(Stored entries)
BEGIN

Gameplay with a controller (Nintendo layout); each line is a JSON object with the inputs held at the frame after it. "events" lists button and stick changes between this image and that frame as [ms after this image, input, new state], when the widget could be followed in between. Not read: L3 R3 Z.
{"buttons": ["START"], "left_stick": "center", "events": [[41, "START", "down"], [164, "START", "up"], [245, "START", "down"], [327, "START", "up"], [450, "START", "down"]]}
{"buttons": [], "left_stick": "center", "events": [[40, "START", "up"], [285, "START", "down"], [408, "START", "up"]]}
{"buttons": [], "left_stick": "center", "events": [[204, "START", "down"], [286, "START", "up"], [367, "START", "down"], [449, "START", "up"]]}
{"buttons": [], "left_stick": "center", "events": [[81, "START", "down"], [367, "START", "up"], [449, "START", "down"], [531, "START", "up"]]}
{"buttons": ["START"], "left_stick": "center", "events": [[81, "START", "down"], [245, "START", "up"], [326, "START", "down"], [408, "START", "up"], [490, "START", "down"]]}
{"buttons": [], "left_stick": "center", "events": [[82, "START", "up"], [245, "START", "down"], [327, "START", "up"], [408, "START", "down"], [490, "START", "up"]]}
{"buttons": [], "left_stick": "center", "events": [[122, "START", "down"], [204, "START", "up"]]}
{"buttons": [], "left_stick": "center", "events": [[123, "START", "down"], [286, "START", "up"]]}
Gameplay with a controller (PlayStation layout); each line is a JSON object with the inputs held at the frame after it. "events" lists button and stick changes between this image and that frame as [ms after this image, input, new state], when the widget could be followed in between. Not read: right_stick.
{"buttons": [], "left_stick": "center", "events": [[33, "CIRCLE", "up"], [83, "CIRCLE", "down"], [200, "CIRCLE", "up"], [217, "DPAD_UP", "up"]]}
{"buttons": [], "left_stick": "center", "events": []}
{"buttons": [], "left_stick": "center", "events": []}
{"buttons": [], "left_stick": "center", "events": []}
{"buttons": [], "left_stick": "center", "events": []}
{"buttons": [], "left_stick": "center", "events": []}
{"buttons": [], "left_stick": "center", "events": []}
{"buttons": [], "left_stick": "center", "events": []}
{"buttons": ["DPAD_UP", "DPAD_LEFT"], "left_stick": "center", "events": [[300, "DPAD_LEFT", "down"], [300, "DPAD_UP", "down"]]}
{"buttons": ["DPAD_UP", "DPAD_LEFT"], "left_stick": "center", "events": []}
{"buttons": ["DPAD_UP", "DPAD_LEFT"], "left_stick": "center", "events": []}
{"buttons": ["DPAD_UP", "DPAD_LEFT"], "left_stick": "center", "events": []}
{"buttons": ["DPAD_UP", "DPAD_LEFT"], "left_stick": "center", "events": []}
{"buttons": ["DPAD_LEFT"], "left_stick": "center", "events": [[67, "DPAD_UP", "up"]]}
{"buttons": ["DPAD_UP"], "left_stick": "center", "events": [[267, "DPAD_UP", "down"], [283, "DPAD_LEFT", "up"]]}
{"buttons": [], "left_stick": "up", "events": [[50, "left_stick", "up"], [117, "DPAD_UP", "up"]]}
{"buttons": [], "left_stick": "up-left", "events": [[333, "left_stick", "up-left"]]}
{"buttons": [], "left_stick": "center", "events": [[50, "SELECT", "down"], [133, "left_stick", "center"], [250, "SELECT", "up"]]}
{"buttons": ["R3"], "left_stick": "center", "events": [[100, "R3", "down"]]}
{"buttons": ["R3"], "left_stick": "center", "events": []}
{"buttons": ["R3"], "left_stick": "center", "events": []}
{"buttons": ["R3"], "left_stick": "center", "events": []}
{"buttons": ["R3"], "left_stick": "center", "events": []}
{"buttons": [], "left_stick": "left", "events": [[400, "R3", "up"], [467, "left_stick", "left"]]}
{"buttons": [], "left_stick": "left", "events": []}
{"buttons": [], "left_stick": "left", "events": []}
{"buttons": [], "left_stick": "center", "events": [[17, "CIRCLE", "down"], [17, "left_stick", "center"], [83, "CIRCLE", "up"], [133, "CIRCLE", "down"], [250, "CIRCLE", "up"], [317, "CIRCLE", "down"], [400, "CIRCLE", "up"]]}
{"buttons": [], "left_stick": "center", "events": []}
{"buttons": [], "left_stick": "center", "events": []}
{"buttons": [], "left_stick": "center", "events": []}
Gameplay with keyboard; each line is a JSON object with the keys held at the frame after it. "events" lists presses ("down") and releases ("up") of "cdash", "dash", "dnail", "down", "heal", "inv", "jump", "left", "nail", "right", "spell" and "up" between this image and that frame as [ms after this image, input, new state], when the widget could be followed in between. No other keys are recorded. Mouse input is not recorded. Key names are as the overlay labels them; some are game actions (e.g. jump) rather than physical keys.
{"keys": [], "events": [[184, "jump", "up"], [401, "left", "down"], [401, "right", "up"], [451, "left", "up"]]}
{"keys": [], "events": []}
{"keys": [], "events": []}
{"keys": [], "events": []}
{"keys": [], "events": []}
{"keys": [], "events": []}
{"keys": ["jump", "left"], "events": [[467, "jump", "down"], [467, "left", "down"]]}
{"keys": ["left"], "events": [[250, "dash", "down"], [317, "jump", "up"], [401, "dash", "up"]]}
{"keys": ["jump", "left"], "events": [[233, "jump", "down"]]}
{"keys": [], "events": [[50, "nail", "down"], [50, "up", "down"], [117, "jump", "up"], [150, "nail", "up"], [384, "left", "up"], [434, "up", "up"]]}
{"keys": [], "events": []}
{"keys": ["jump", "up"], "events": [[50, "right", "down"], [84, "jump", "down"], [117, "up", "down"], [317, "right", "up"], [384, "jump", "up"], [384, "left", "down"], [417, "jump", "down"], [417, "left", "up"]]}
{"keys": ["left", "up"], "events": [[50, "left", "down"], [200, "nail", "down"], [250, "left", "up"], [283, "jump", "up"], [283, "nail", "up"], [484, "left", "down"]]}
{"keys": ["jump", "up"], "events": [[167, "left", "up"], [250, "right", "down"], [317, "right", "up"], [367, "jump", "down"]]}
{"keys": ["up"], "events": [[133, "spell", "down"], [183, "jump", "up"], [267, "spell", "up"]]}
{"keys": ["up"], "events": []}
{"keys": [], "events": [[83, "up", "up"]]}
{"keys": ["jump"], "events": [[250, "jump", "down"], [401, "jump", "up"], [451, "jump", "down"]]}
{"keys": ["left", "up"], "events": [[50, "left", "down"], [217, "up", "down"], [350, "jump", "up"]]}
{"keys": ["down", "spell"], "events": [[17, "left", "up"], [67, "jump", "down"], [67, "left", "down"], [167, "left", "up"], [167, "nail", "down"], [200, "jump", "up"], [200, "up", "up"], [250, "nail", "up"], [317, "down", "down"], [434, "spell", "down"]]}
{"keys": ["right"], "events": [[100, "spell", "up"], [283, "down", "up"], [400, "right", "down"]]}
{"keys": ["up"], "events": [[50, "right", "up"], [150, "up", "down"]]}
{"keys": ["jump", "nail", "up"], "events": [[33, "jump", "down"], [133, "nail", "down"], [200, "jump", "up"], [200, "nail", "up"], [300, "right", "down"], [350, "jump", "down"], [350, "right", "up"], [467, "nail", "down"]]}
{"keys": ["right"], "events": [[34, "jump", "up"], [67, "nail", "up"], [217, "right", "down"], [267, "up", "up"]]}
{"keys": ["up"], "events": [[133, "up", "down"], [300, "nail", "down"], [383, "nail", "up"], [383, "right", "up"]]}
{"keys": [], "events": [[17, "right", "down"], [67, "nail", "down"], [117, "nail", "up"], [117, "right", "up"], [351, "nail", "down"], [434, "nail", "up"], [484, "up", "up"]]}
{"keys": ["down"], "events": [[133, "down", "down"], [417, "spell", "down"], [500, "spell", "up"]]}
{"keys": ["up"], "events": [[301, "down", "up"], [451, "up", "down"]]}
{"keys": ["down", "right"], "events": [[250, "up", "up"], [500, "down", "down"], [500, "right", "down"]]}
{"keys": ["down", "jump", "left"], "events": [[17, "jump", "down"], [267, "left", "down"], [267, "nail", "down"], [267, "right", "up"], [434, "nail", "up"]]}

END

# Your goal
For each line above that holds the string "frame", provide a copy of that line.

# Exercise solution
Gameplay with a controller (Nintendo layout); each line is a JSON object with the inputs held at the frame after it. "events" lists button and stick changes between this image and that frame as [ms after this image, input, new state], when the widget could be followed in between. Not read: L3 R3 Z.
Gameplay with a controller (PlayStation layout); each line is a JSON object with the inputs held at the frame after it. "events" lists button and stick changes between this image and that frame as [ms after this image, input, new state], when the widget could be followed in between. Not read: right_stick.
Gameplay with keyboard; each line is a JSON object with the keys held at the frame after it. "events" lists presses ("down") and releases ("up") of "cdash", "dash", "dnail", "down", "heal", "inv", "jump", "left", "nail", "right", "spell" and "up" between this image and that frame as [ms after this image, input, new state], when the widget could be followed in between. No other keys are recorded. Mouse input is not recorded. Key names are as the overlay labels them; some are game actions (e.g. jump) rather than physical keys.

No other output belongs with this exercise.